Mobile Search Engine Optimisation: A Quick GuidePublished on Friday, April 10th, 2020 by Direct Submit
The continually increasing adoption of mobile devices has been a hallmark trend throughout the last few years, and will continue to be of significant importance for the years to come.
With the increasing adoption of mobile devices across the globe, now is the time to ensure that your website is fully mobile-optimised and prepared for all mobile devices, from smartphones to tablets.
According to Statista, in 2018, over 47% of web traffic was conducted via mobile devices. This statistic demonstrates the increasing adoption of mobile devices, and the importance web owners must place on ensuring their websites are mobile-friendly.
Mobile Search Engine Optimisation
Mobile devices are now commonly used to research business information, products, including local search, or for general research, especially when users are on the go. They want access to information quickly and easily, without any obstacles, so ensuring your website is mobile-friendly will remove any obstacles in their way from getting the essential information about your business.

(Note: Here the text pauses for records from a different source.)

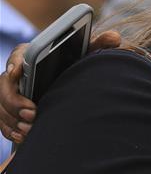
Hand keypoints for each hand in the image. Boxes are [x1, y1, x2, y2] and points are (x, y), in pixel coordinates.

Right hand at [0, 30, 120, 143]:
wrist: (69, 84)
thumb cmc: (75, 66)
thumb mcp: (85, 55)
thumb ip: (97, 45)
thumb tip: (115, 36)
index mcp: (30, 55)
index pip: (17, 56)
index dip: (15, 63)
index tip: (18, 72)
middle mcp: (15, 74)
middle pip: (4, 86)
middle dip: (14, 101)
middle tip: (33, 113)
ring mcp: (10, 93)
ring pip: (1, 106)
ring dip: (13, 119)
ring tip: (30, 129)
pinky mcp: (10, 110)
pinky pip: (2, 122)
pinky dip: (10, 130)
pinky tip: (24, 137)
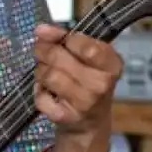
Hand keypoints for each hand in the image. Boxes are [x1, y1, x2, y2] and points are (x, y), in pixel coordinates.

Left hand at [32, 23, 123, 151]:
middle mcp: (102, 84)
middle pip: (59, 58)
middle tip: (40, 51)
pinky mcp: (66, 117)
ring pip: (49, 75)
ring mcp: (85, 102)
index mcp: (112, 64)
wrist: (90, 121)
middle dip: (44, 51)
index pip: (88, 47)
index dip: (66, 39)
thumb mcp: (85, 56)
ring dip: (41, 71)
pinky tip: (47, 92)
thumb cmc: (87, 80)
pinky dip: (39, 92)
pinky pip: (40, 97)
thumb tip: (41, 29)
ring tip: (46, 73)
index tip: (59, 38)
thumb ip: (65, 38)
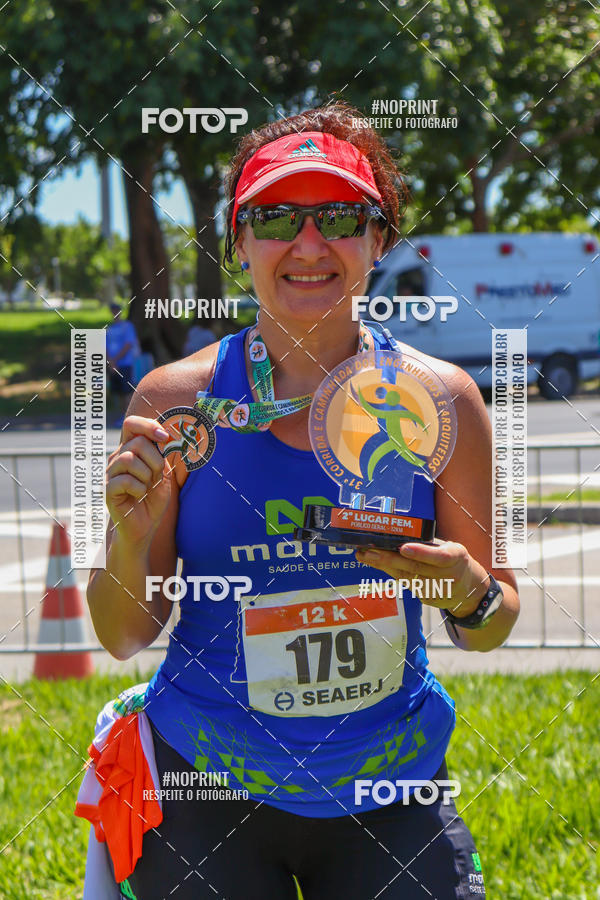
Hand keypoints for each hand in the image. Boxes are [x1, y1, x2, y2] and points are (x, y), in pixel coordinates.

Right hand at [105, 415, 171, 549]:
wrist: (144, 526)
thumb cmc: (152, 499)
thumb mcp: (163, 473)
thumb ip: (161, 454)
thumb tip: (165, 436)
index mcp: (130, 450)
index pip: (132, 424)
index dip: (148, 425)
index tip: (165, 437)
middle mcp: (117, 458)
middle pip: (137, 442)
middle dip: (155, 460)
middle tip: (155, 477)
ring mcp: (110, 473)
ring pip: (129, 459)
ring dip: (146, 475)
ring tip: (147, 487)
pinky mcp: (107, 490)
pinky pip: (125, 480)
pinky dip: (139, 489)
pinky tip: (139, 496)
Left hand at [355, 540, 488, 615]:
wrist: (469, 589)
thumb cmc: (455, 561)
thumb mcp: (451, 548)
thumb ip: (431, 545)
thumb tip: (398, 536)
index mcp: (456, 557)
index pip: (438, 556)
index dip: (421, 553)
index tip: (403, 548)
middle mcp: (447, 575)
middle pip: (415, 568)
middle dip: (388, 559)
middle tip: (368, 551)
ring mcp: (437, 590)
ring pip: (406, 577)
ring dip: (383, 566)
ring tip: (365, 556)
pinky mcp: (428, 599)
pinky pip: (407, 584)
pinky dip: (391, 573)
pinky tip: (377, 564)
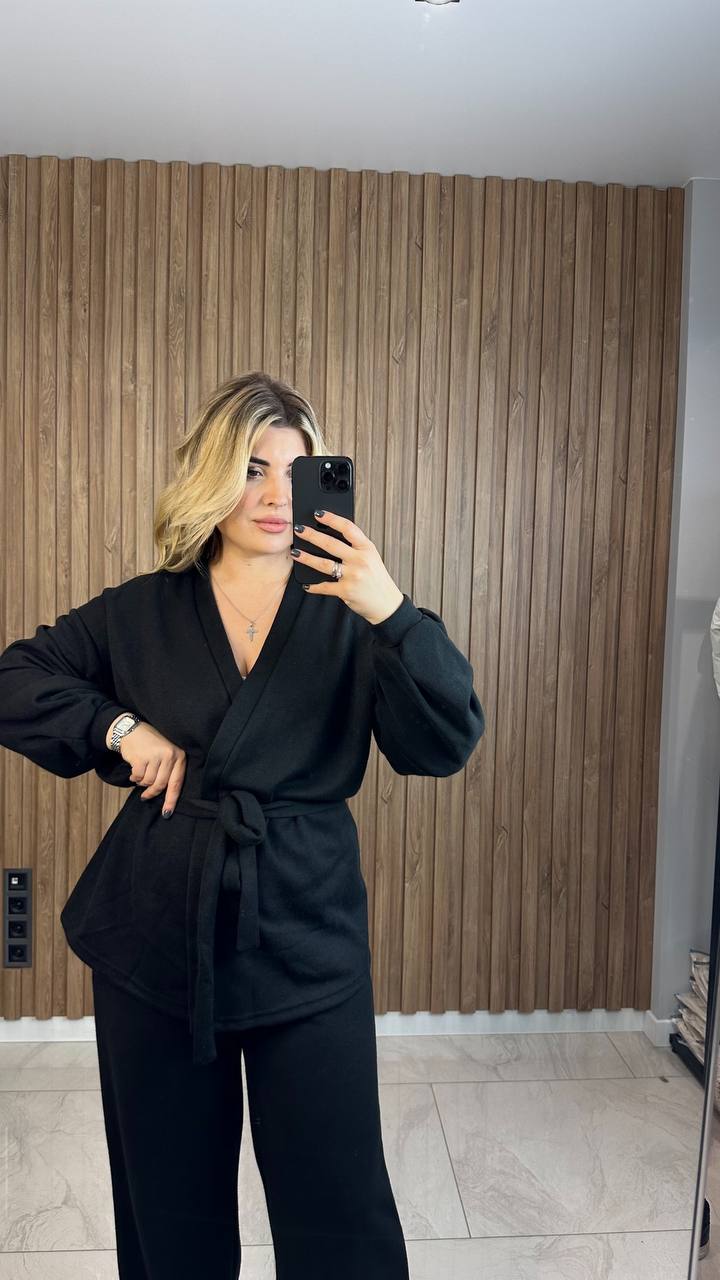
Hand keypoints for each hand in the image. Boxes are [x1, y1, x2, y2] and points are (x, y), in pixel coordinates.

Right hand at [113, 722, 186, 815]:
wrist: (132, 730)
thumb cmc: (151, 746)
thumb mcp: (166, 754)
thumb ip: (168, 772)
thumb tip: (166, 797)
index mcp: (179, 756)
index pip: (176, 783)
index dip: (171, 800)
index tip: (166, 813)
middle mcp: (169, 755)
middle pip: (161, 785)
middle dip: (152, 793)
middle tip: (145, 796)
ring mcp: (155, 756)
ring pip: (148, 782)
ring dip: (142, 783)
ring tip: (140, 775)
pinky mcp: (141, 758)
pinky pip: (138, 777)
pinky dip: (134, 778)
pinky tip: (134, 771)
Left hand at [292, 510, 403, 625]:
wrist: (386, 604)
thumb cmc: (376, 578)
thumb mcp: (371, 558)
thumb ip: (355, 547)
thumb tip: (329, 535)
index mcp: (367, 548)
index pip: (348, 528)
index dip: (332, 519)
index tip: (318, 513)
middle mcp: (360, 560)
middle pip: (331, 544)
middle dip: (312, 535)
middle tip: (299, 529)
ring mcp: (353, 576)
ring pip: (324, 564)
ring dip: (306, 558)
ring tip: (295, 553)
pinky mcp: (346, 591)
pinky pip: (325, 586)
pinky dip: (314, 586)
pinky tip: (307, 585)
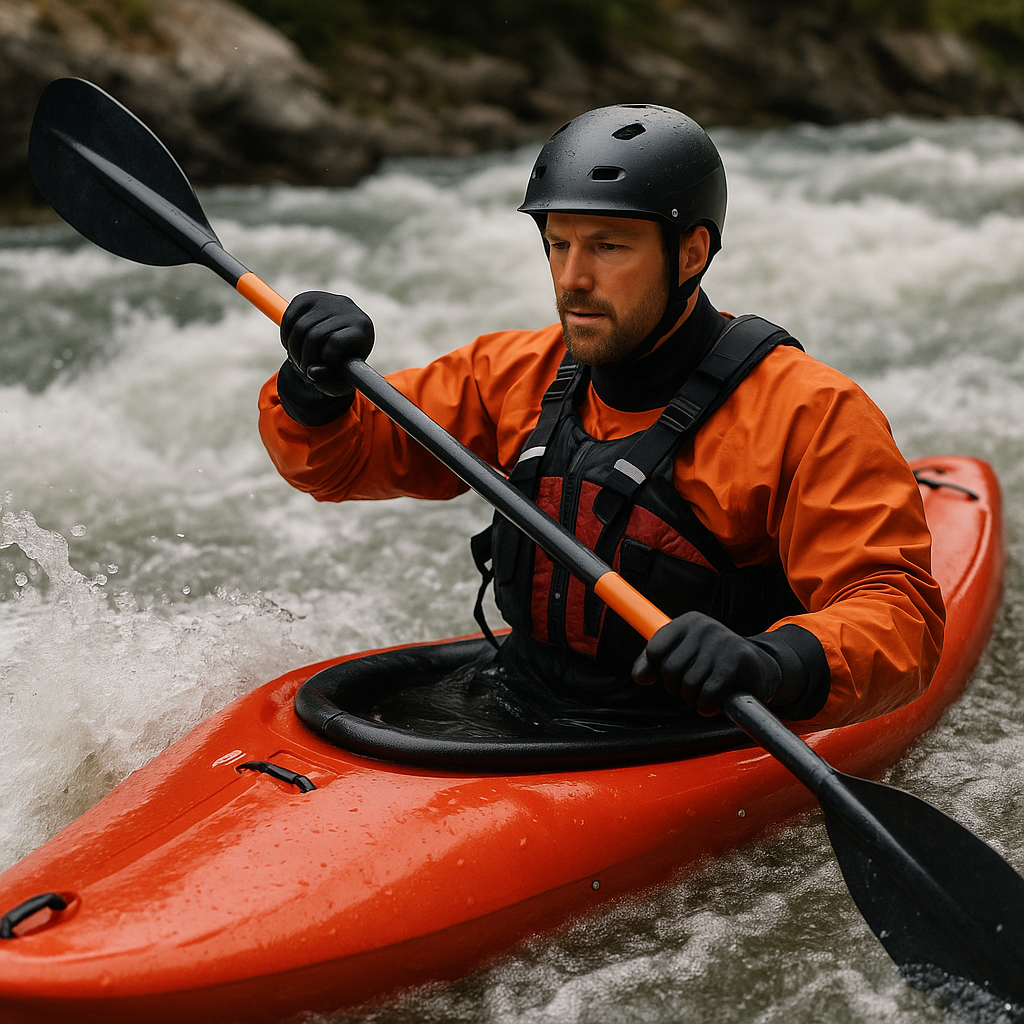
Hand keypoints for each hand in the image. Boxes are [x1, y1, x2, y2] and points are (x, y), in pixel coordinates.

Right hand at [280, 291, 374, 396]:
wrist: (338, 343)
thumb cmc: (342, 366)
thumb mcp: (342, 382)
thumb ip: (332, 385)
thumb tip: (314, 371)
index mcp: (362, 328)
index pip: (336, 343)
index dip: (325, 360)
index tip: (323, 369)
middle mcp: (347, 308)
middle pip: (314, 336)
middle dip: (304, 359)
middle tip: (304, 370)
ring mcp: (326, 299)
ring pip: (299, 328)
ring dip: (293, 351)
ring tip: (299, 361)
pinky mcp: (307, 297)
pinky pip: (288, 318)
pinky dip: (286, 337)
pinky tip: (293, 346)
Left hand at [631, 611, 781, 715]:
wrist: (761, 669)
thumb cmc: (713, 664)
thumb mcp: (682, 657)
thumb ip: (654, 664)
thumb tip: (640, 676)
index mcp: (687, 622)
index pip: (654, 650)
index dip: (658, 672)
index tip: (672, 676)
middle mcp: (704, 627)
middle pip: (669, 671)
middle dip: (677, 689)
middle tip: (692, 688)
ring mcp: (722, 643)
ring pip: (688, 685)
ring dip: (694, 700)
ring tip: (706, 693)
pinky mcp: (737, 663)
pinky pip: (707, 696)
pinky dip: (707, 708)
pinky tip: (716, 702)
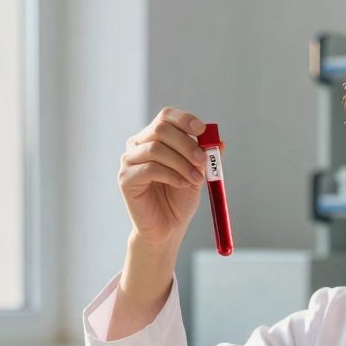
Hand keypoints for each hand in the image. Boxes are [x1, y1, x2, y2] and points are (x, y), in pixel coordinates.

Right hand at [118, 107, 207, 248]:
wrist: (167, 228)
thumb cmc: (179, 199)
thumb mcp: (197, 173)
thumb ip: (205, 157)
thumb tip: (220, 142)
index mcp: (154, 138)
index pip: (166, 117)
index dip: (184, 120)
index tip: (202, 131)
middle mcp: (138, 145)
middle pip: (160, 128)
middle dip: (186, 143)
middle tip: (203, 160)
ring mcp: (129, 161)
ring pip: (156, 148)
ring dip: (181, 163)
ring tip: (195, 180)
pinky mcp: (125, 179)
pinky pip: (150, 168)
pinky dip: (171, 175)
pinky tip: (182, 184)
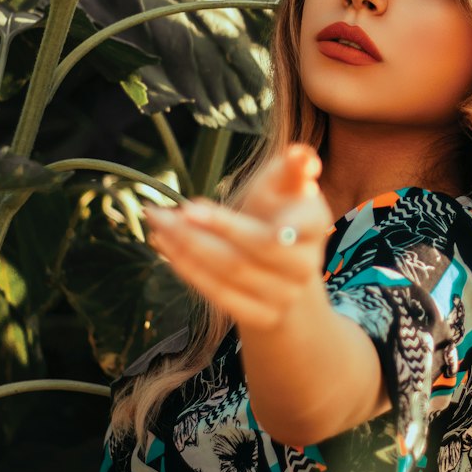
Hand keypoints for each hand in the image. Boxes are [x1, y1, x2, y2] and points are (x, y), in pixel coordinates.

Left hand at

According to a study done by Google in 2018, over 51% of users have discovered a new company or product while conducting a search on their smartphone. Users are now researching products, businesses and companies via their mobile devices, in order to help them make informed decisions while on the go. It’s true to say that the Internet has become an integral part of our daily lives, and the use of mobile devices to enrich our research and online experiences has been essential for this.
With this in mind, it’s important to note that the type of searching users conduct via a mobile device may vary to that on a desktop device. Since most users utilising a mobile device would be on the go, i.e.: shopping, commuting, waiting in queues, and so forth, it’s likely their searches would be local searches or information-based queries.
This is why integrating local SEO into your SEO strategy is essential if you have a local business upon which customers can purchase from if they require a service or product in their local area. Since an incredible number of mobile searches are local-based queries, it’s essential to ensure your website is mobile-optimised, so that users on the go can easily peruse your website and possibly become customers.
Why Mobile Optimisation is Essential
Without making your website mobile responsive, users will be unable to view text or content on your website clearly, since the desktop version will be rendered, leading to small and hard-to-read text.
Navigating the website will also be difficult since the buttons will be much smaller and more difficult for users to press clearly. In order to combat this, web developers should collapse a navigation bar into a burger nav bar which users can easily select should they want to navigate to other parts of the website. The burger button often opens a dropdown menu, which provides a list of easy-to-select navigation items, that users can then more clearly select.
Without optimising your website for mobile devices, many users will likely abandon your page in search for another website. Otherwise, they’ll need to zoom in and perform other measures in order to navigate the website; such actions can be tiresome and cumbersome for the user, and are best avoided.
The techniques web developers use to optimise their websites for mobile devices may vary; some would prefer to redirect users to a mobile-only website (often denoted by a m in the domain name, such as facebook.com and so on), however, this requires maintaining a separate external website and is difficult for smaller businesses to manage.
The most manageable solution is to include a meta viewport tag in your HTML; this automatically resizes the text (enlarging the font size) so that it fits the viewport and can be clearly read by the user.
The next step is to use media queries in your website’s CSS, which add additional CSS to viewports of a certain size in order to make the website more mobile-friendly. For example, for viewports less than 400 pixels, the navigation bar should be collapsed into a drop-down menu. While the specifics are beyond the scope of this article, media queries are extensively covered across the web, and there are a plenitude of tutorials online to help you make use of these.
You can also run a comprehensive check on your website to make sure it’s mobile-friendly. This test is made available by Google and is highly recommended for any website owner looking to ensure that their site is marked as mobile-friendly by Google.
It’s clear to say that mobile devices are here to stay, and mobile traffic is only going to keep increasing; as we head towards 2021, having a mobile-friendly website is more important than ever.